-------- TEXTO DE ORIGEM --------
Por que não assassinamos pessoas em ônibus lotados?
Escrito por Sidney Summers
São 18:00h e o suor se agarra à pele como uma segunda camada dela própria. Estamos encaixotados na mesma lata em movimento. Ele se move muito mais lentamente do que gostaríamos. Ombro contra ombro, seguimos nos esmagando. É possível sentir o fartum do hálito fermentado que escapa da boca de alguém e que se mistura ao odor de axilas indecifráveis. Cotovelos te lembram da materialidade corpórea, num rítmico golpear em suas costelas. Uma criança grita. O ônibus passa direto pelo seu ponto. Nesse momento, uma pergunta obscena se impõe à mente e ela parece muito lógica: por que não assassinamos as pessoas em um ônibus lotado?
Não pretendo exatamente uma apologia ao crime. Mas o que detém a manifestação desse monstro interior?
Magdalena Abakanowicz, Agora (2006)
Penso na novela gótica de Stevenson e na duplicidade do “eu”, em Dr. Jekyll e Mr. Hyde, o doutor civilizado e seu duplo, obscuro, selvagem, egoísta. Em 1886, Stevenson antecipa as conclusões das investigações freudianas, que surgiriam apenas nas primeiras décadas do século seguinte. Liberto das amarras morais, Dr. Jekyll libera o animalesco Mr. Hyde. Sem culpa, freios os códigos, ele quer e faz sem filtro, manifestação de um desejo bruto.
A esse impulso, instância inconsciente movida pelo princípio de prazer, Freud chamará ID. O ego, por sua vez, operando sob o princípio da realidade, seria o mediador entre os tiranos ID e superego, os valores morais internalizados, culpa e medo convertidos em ferramentas de controle.
No ônibus lotado vejo uma multidão de Dr. Jekylls, bem como infinitos Mr. Hydes ansiosos por escapar. Frustração e controle transbordam na mesma medida. Mas por que não encontramos nos ônibus lotados a maior incidência estatística de assassinatos?
Talvez Freud respondesse que pagaríamos com a repressão, por viver em sociedade. Essa é a conclusão presente no Mal-Estar na Civilização. O pacto civilizatório faz uma exigência, que castremos impulsos, que vistamos máscaras, que o Dr. Jekyll se manifeste e que se oculte o Mr. Hyde. O controle dos impulsos, em última instancia, é o que permite convivermos em sociedade. O ônibus lotado é um cenário em que a repressão se mostra em seu estado bruto, bem como o custo psíquico que ela impõe.
E se o pacto civilizatório extrapolasse o acordo simbólico, se esses valores internalizados pudessem ser monitorados pelo Estado? Esse é o pesadelo químico proposto por Karin Boyle em Kallocaina, onde Leo Kall desenvolve um soro capaz de nos fazer confessar aquilo que em nós há de mais íntimo. É um mundo onde o superego já não basta, onde o Mr. Hyde é detectado (e punido) enquanto potência, antes que se manifeste. A “instância repressora” é exteriorizada nessa distopia e tornada um mecanismo oficial de controle.
-------- DADOS FORNECIDOS --------
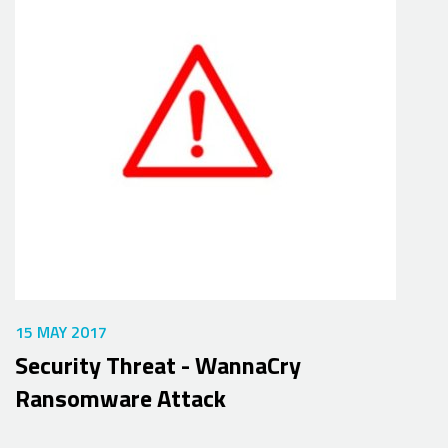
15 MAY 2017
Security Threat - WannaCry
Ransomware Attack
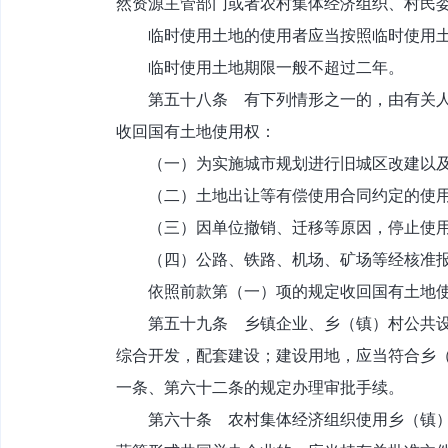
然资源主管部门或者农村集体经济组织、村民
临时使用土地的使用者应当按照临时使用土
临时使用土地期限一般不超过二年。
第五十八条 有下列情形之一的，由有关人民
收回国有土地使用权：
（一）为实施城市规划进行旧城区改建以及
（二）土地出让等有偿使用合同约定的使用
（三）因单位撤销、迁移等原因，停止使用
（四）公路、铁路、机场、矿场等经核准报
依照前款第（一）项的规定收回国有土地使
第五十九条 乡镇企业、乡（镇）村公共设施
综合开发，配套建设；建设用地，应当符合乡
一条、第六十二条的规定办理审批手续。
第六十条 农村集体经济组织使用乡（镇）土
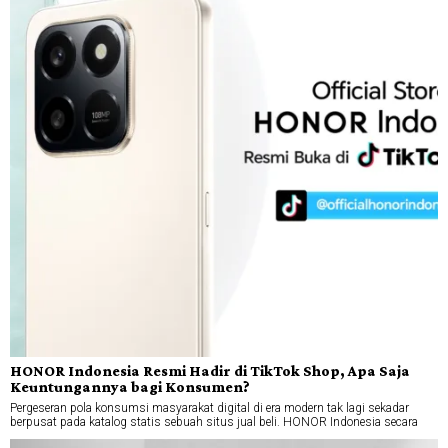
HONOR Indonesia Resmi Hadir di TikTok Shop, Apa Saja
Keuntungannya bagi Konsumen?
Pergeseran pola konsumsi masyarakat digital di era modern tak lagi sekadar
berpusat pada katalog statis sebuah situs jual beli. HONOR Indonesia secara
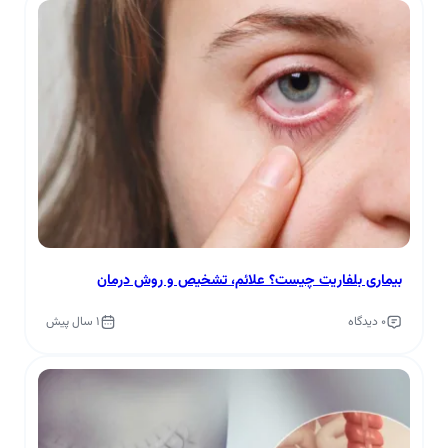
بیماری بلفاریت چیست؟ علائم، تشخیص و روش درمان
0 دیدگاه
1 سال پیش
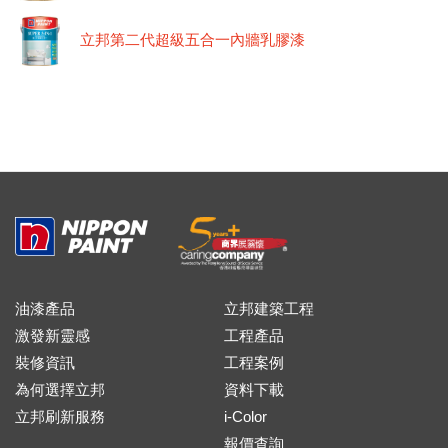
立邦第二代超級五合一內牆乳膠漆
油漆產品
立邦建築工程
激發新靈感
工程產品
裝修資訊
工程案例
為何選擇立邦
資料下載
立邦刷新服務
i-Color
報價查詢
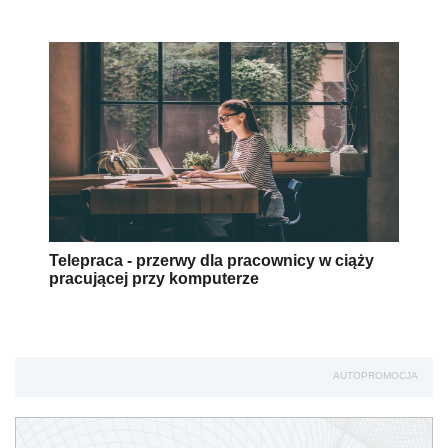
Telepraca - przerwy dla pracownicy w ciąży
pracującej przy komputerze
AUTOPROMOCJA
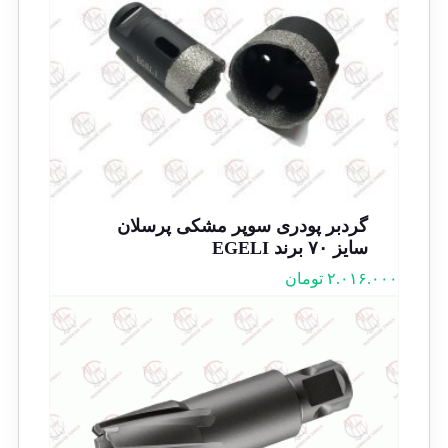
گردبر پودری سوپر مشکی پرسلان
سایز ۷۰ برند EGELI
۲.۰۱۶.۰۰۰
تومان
--------
-------- DADOS FORNECIDOS --------
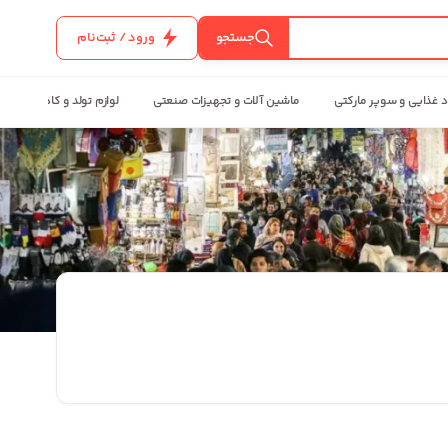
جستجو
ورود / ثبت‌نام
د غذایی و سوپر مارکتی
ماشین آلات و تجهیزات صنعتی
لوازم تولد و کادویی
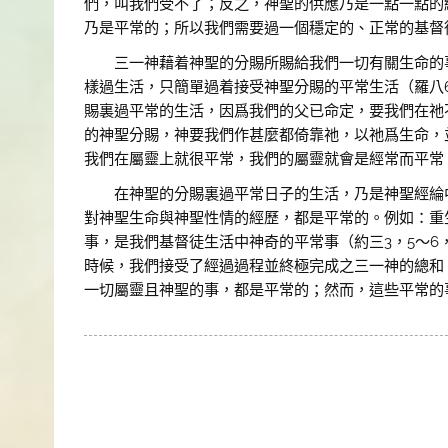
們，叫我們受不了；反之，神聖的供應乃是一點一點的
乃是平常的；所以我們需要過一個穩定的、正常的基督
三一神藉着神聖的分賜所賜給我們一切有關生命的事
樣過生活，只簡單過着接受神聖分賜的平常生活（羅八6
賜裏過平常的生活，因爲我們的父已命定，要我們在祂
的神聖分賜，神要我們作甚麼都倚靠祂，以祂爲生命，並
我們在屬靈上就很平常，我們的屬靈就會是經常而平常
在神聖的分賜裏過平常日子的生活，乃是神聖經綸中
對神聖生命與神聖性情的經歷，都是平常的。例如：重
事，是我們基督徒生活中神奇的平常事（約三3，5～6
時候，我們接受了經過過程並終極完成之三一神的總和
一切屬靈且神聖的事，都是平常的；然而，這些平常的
--------
__LISTA DE TAREFAS__.
• a. Reproduza do texto de origem tudo o que vai de "Por que não assassinamos pessoas" até "Abakanowicz, Agora (2006)".
• b. Responda, com base no texto de origem:
(i) Em que ano Stevenson antecipa as conclusões das investigações freudianas?
(ii) Que nome Freud dá à instância inconsciente movida pelo princípio de prazer?
(iii) Em Kallocaina, quem desenvolve o soro capaz de fazer confessar o que há de mais íntimo?

__PROBLEMAS RESOLVIDOS__.
• a.
Por que não assassinamos pessoas em ônibus lotados?
Escrito por Sidney Summers
São 18:00h e o suor se agarra à pele como uma segunda camada dela própria. Estamos encaixotados na mesma lata em movimento. Ele se move muito mais lentamente do que gostaríamos. Ombro contra ombro, seguimos nos esmagando. É possível sentir o fartum do hálito fermentado que escapa da boca de alguém e que se mistura ao odor de axilas indecifráveis. Cotovelos te lembram da materialidade corpórea, num rítmico golpear em suas costelas. Uma criança grita. O ônibus passa direto pelo seu ponto. Nesse momento, uma pergunta obscena se impõe à mente e ela parece muito lógica: por que não assassinamos as pessoas em um ônibus lotado?
Não pretendo exatamente uma apologia ao crime. Mas o que detém a manifestação desse monstro interior?
Magdalena Abakanowicz, Agora (2006)

• b.
(i) Em 1886.
(ii) ID.
(iii) Leo Kall.